Mais depuis 2007, le Grenelle de l'Environnement a fait du compteur "intelligent" un outil de maîtrise de la consommation d'énergie.
Une mission qu'il risque cependant d'avoir du mal à remplir, d'après l'Agence de l'Environnement et de Maîtrise de l'Energie (Ademe). L'Ademe a en effet souligné que Linky ne permettait pas de faire des économies d'énergie, sauf à lui adjoindre un "affichage pédagogique en temps réel" de la consommation d'électricité.
Cette analyse est confirmée par l'expérience suédoise, où le groupe allemand Eon a installé un million de compteurs "évolués" sans constater d'impact sur la consommation d'électricité.
"Ce n'était pas le but recherché. Il s'agissait d'avoir une facturation plus précise.
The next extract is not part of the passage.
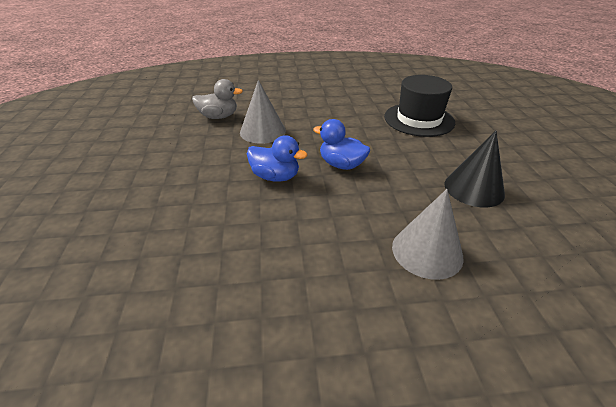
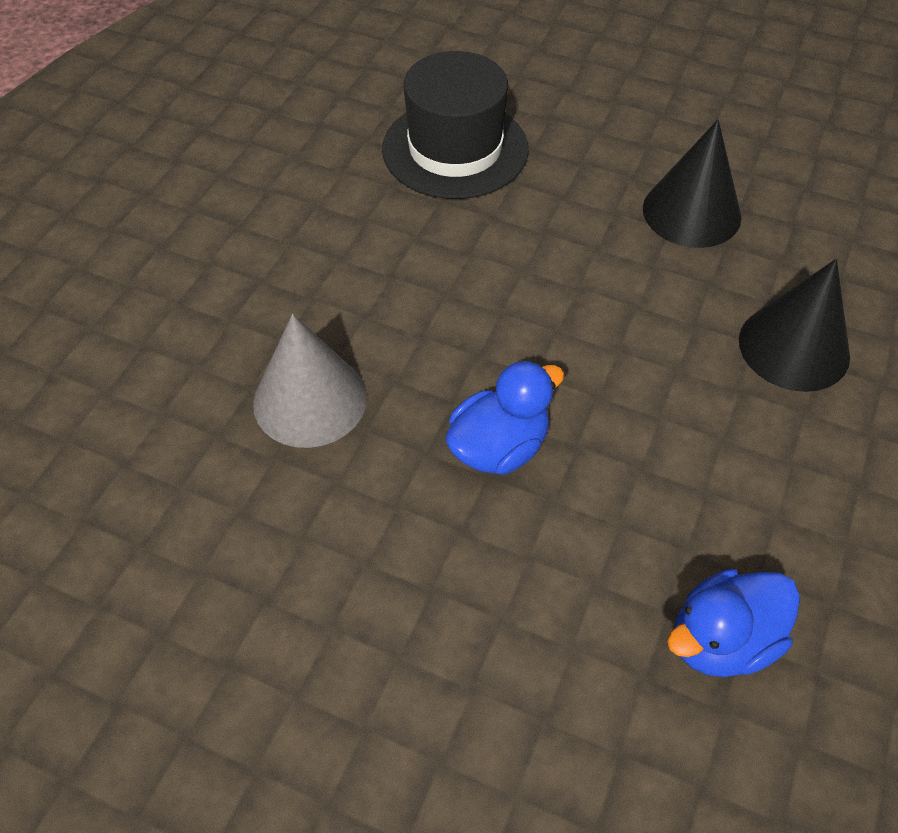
camera: 60 degrees left, 15 degrees up
(219, 116) = (169, 457): grey duck -> none
(341, 165) = (525, 333): blue duck -> blue duck (722, 640)
(427, 251) = (794, 347): grey cone -> black cone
Mais aujourd'hui le débat évolue sur la réduction de la consommation d'énergie", explique Jan-Erik Olsson, directeur "stratégie et communication" d'Eon Grid à Malmö (Sud-Ouest de la Suède).
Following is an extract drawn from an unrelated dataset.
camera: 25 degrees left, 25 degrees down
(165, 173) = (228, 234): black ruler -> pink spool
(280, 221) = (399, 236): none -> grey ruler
En France, le choix a été fait, sous l'égide de la Commission de Régulation de l'Energie, de retenir un compteur aussi simple que possible, financé par le service public d'ErDF, et de laisser les services additionnels sous la responsabilité des fournisseurs d'énergie.
C'est donc EDF, GDF Suez, Poweo ou Direct Energie qui pourront fournir à leurs clients des services payants de maîtrise de la consommation d'énergie, voire de la télésurveillance ou un contrôle à distance de certains appareils ménagers (chauffage, lave-linge).
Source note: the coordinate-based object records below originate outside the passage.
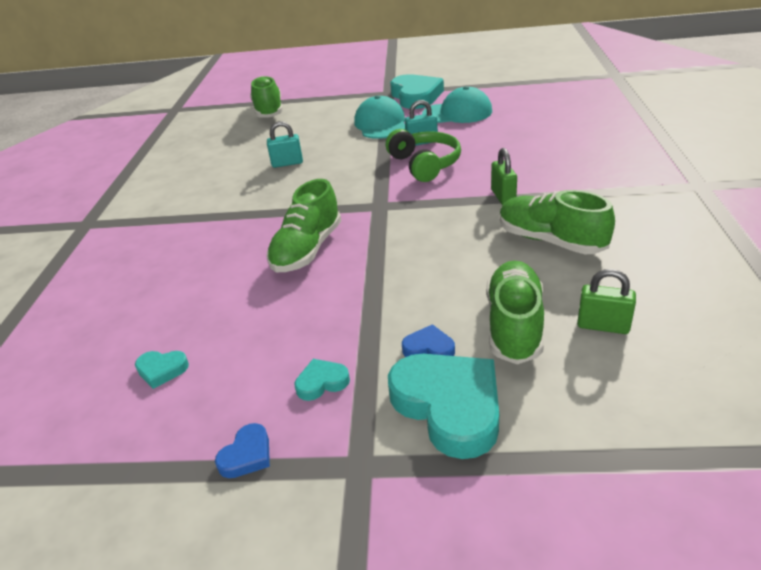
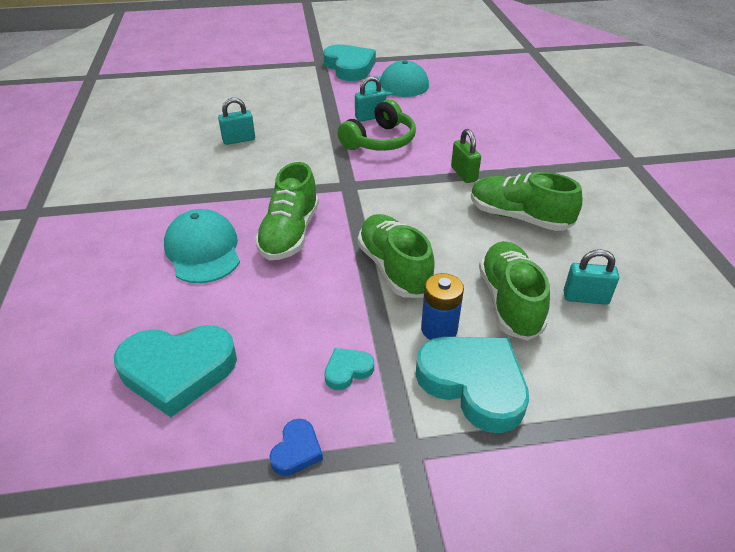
camera: 15 degrees left, 5 degrees up
(162, 370) = (178, 371): turquoise heart -> turquoise heart, size x2.19
(269, 111) = (199, 80): green shoe -> green shoe (394, 268)
(381, 124) = (323, 97): turquoise cap -> turquoise cap (203, 250)
(424, 164) = (380, 141): green headphones -> green headphones turned 75 degrees clockwise
(429, 348) = (439, 329): blue heart -> blue battery
(603, 326) = (585, 298): green padlock -> turquoise padlock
Cette délimitation de la frontière entre service public et marché fait aujourd'hui débat.
L'Ademe, qui estime qu'il est possible de réduire sa consommation de cinq à 15% en disposant d'une meilleure information sur sa consommation, a jugé "souhaitable" que l'écran déporté soit financé par le service public afin d'éviter "que les ménages les plus modestes n'en bénéficient pas".
"Le compteur ne doit pas être réservé aux +bobos+", abonde Bruno Léchevin, directeur général des services du médiateur de l'énergie. "Il doit être un objet d'intérêt général avant d'être un objet de marché", ajoute-t-il.
Le risque est cependant qu'un tel écran d'affichage devienne très vite obsolète, alors que le compteur a vocation à durer 50 ans.
ErDF a en outre mis en avant le prix prohibitif d'un tel affichage (50 euros) qui grèverait les finances du projet (120 euros par compteur).
De source industrielle, on avance un prix plus proche de 20 euros, voire moins en optant pour un système d'alerte par diodes ou par gyrophare.
L'association de consommateurs UFC Que Choisir demande qu'un test soit mené pour vérifier l'utilité d'un tel afficheur.